Assuming your code is able to check much more frequently than 1.19 hours needed for 32 bit overflow, you could check if the elapsedMicro number is "large" and getting "too close" to 0xFFFFFFFF. Obviously you don't want to set if back to zero, since that's what you do when detecting a zero crossing. But if it's more than some amount, you could just set it back to that "large, but not too large" amount. Then it will never overflow, as long as your code always performs this check more frequently than the number of microseconds from your "large" threshold to the 32 bit overflow.
 
Assuming your code is able to check much more frequently than 1.19 hours needed for 32 bit overflow, you could check if the elapsedMicro number is "large" and getting "too close" to 0xFFFFFFFF. Obviously you don't want to set if back to zero, since that's what you do when detecting a zero crossing. But if it's more than some amount, you could just set it back to that "large, but not too large" amount. Then it will never overflow, as long as your code always performs this check more frequently than the number of microseconds from your "large" threshold to the 32 bit overflow.

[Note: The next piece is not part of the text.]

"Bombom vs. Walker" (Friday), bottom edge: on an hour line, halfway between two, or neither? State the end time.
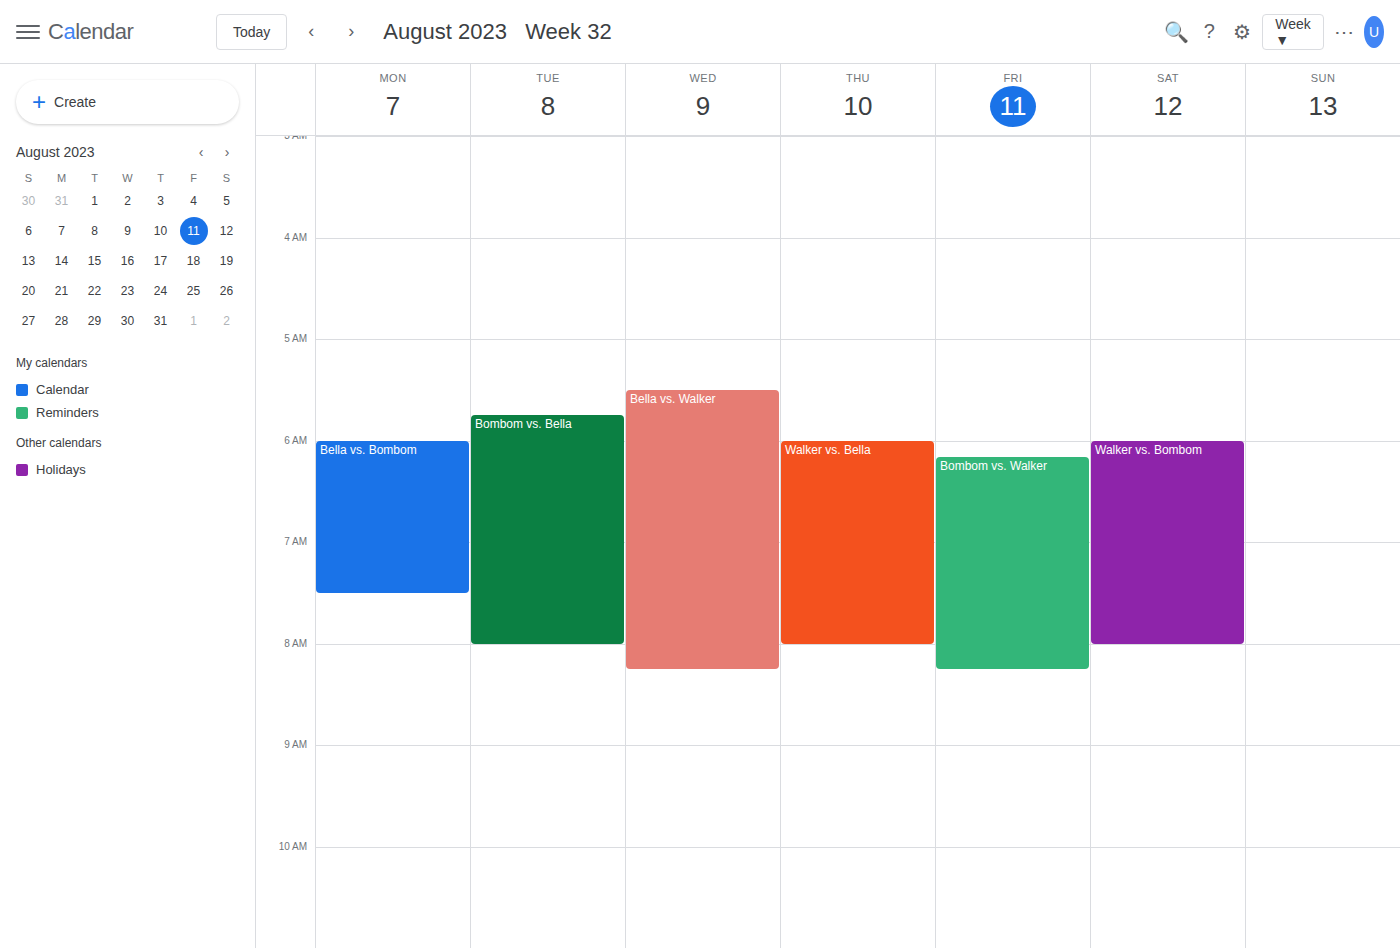
8:15 AM -- neither: a quarter of the way from the 8 AM line to the 9 AM line.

Paul this is exactly how I've thought about solvning it. I just have to check the 10 timers I have for this from time to time and if it's too large reset it to a value that's above what my program thinks is reasonable. In my case if the timer is more than 2000 micros the program thinks the value is too old so I just reset it above that.

It's extremely rare that this problem would occur anyway, there is a window of 2ms per hour and there are 10 sensors but I still want to avoid it if possible.